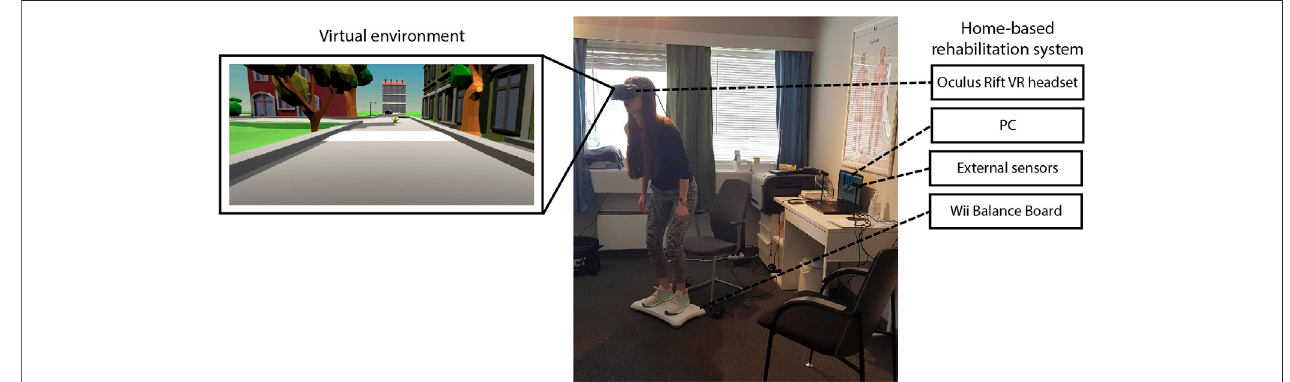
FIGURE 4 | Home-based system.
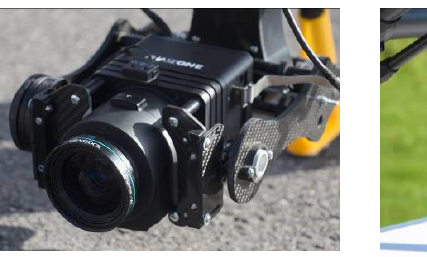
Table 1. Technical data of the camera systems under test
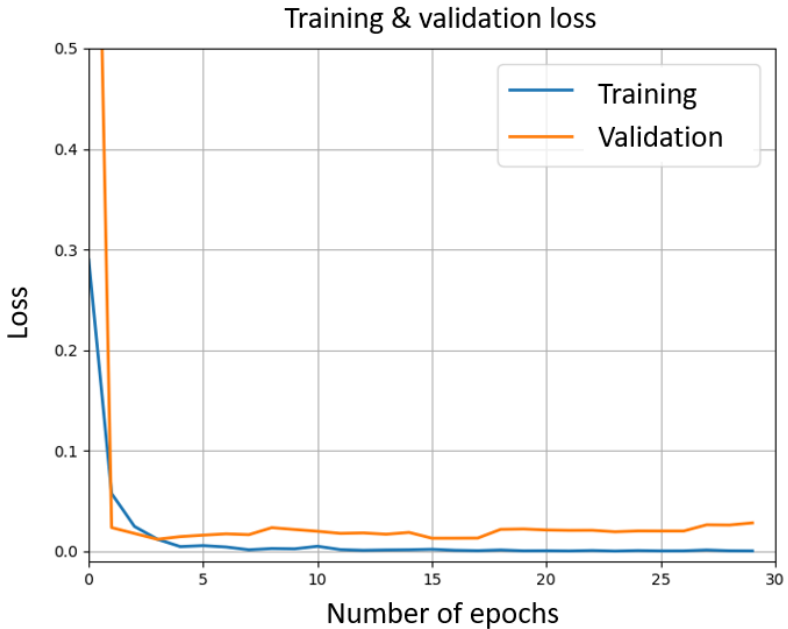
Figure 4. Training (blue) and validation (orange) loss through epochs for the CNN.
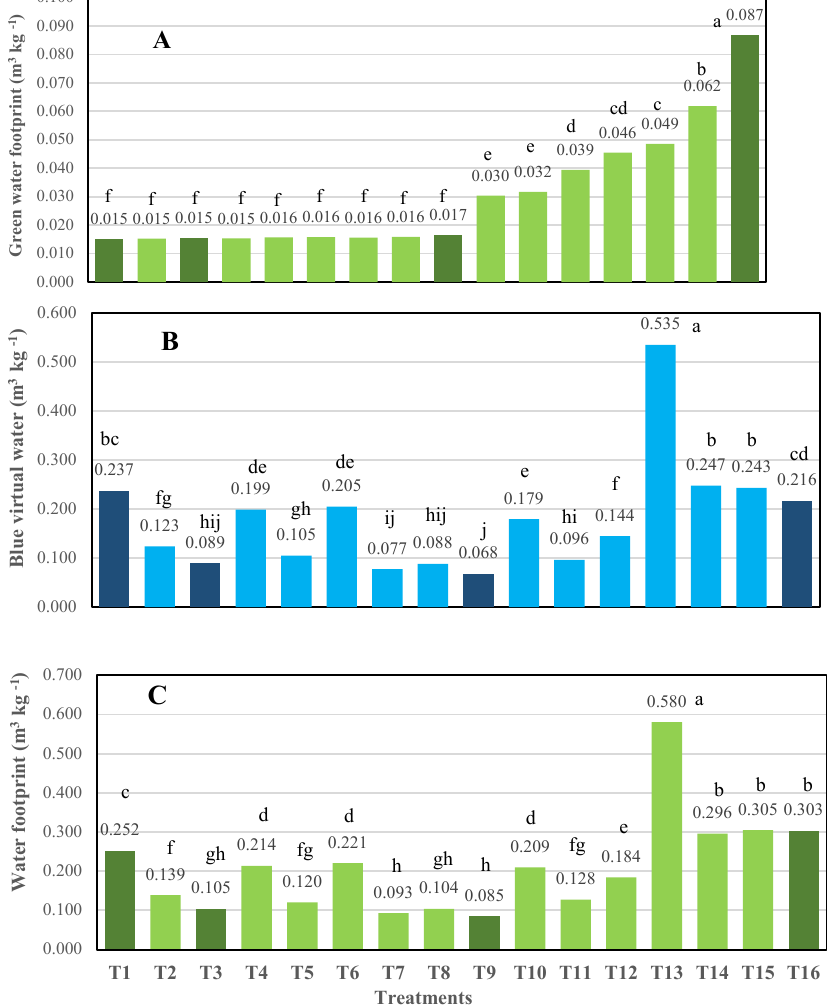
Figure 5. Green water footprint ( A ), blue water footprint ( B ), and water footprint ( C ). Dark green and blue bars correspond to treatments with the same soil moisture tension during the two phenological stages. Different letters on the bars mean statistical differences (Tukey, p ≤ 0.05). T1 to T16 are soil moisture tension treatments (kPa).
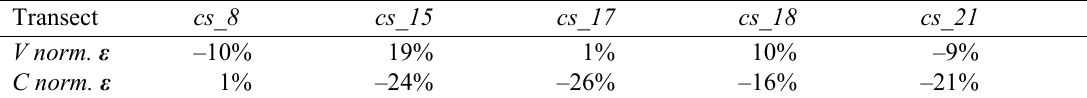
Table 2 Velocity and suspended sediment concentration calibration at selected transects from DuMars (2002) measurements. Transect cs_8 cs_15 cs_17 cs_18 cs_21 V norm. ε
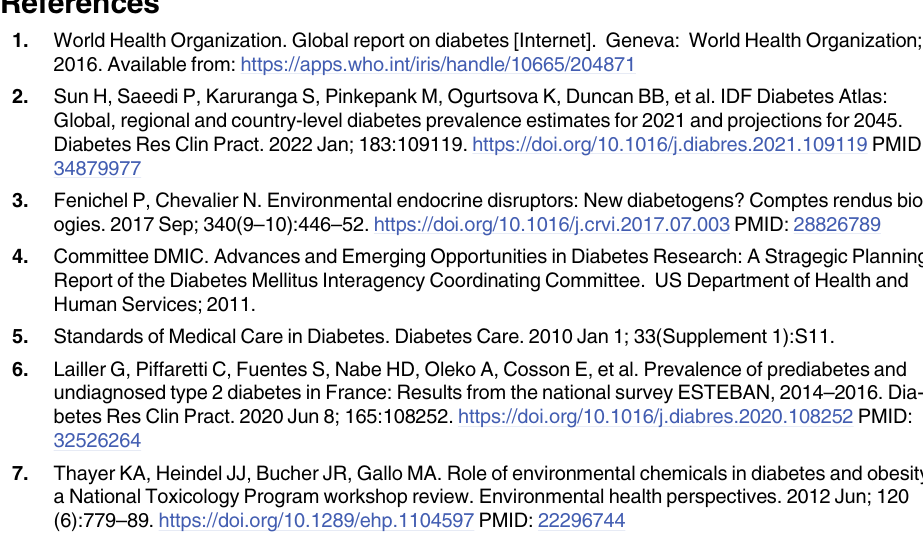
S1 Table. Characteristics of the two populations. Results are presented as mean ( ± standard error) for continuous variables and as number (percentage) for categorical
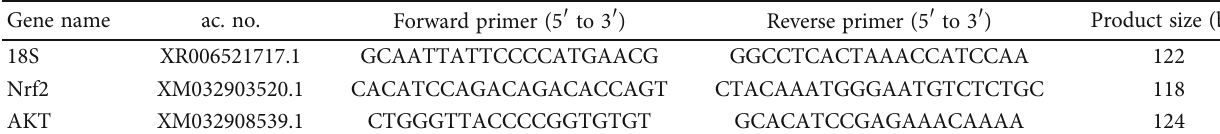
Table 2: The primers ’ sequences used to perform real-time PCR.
...
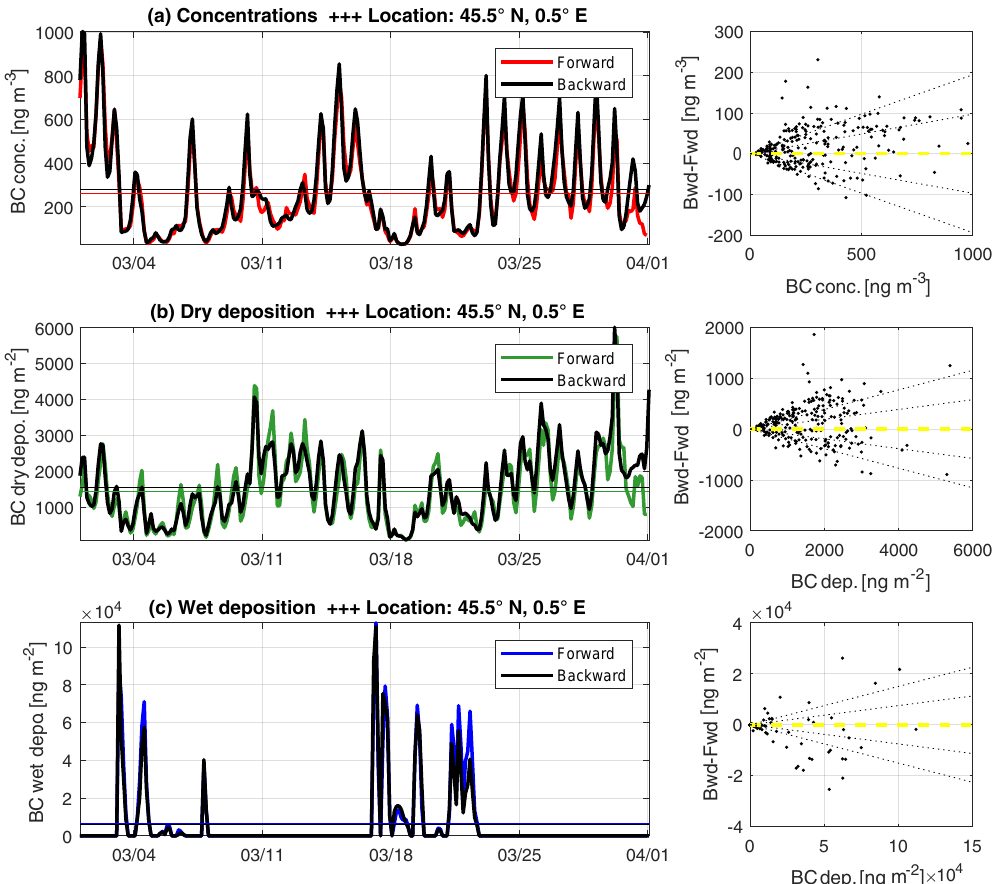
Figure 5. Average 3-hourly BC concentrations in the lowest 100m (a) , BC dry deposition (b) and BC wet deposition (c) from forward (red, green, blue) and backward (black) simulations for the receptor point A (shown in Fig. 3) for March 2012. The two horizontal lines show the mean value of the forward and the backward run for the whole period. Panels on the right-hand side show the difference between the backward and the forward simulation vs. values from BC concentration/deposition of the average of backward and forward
* * *
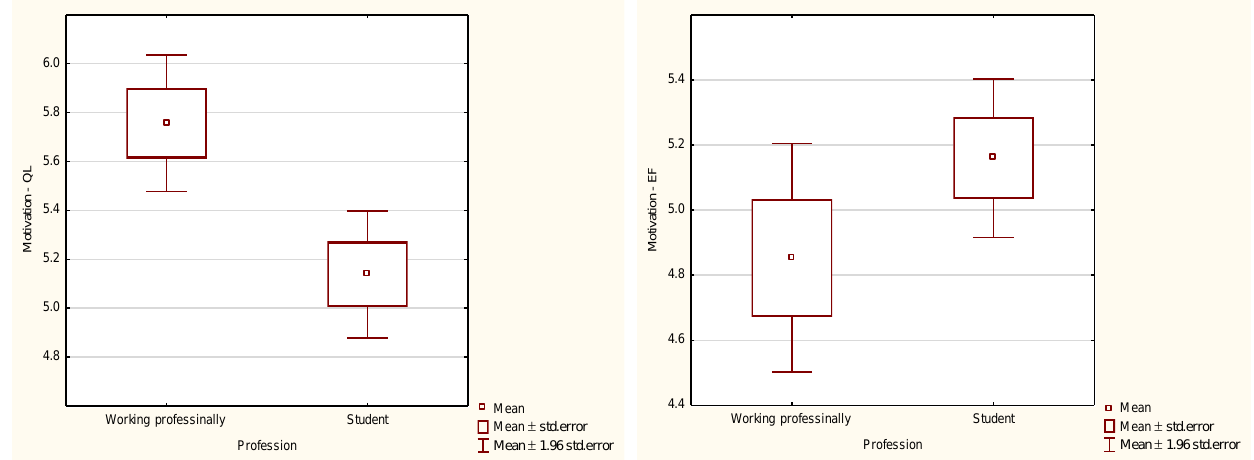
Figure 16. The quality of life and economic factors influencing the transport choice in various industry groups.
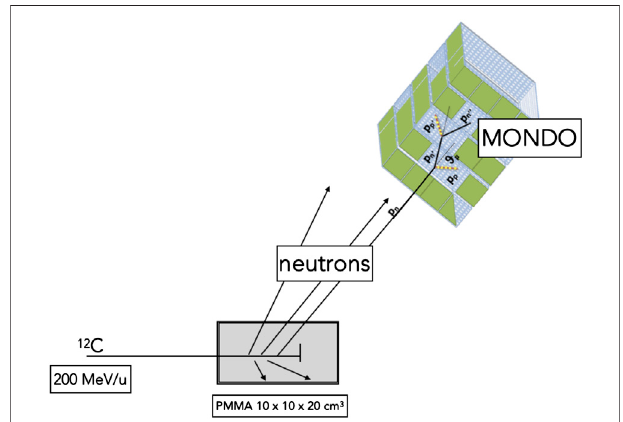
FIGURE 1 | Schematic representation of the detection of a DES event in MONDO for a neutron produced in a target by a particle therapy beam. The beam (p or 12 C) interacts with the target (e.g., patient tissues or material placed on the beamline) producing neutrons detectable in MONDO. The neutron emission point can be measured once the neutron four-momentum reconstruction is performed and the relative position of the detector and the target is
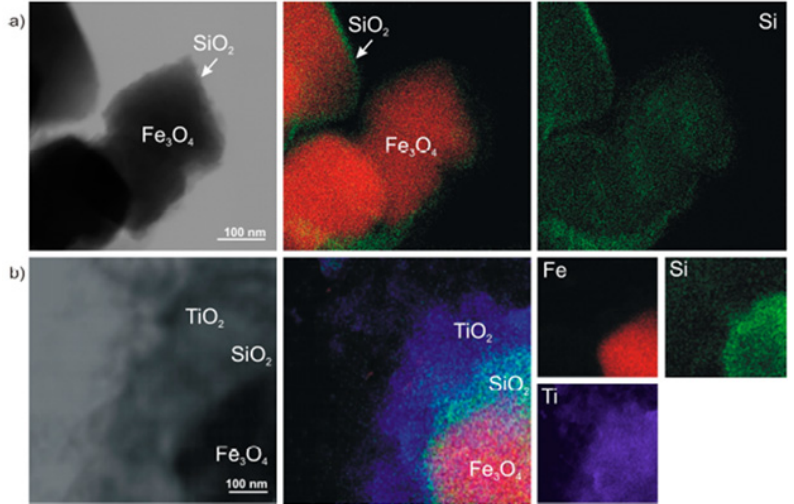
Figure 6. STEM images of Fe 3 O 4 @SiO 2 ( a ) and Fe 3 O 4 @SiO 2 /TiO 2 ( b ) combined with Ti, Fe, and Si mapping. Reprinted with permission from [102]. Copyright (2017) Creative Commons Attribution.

## Action item:
Give again, exactly as written above, every line from the one holding "FIGURE 4 | Home-based system." to the one holding "Figure 4. Training", with both ends kept and the pictures left out.

## Result of the task:
FIGURE 4 | Home-based system.
Table 1. Technical data of the camera systems under test
Figure 4. Training (blue) and validation (orange) loss through epochs for the CNN.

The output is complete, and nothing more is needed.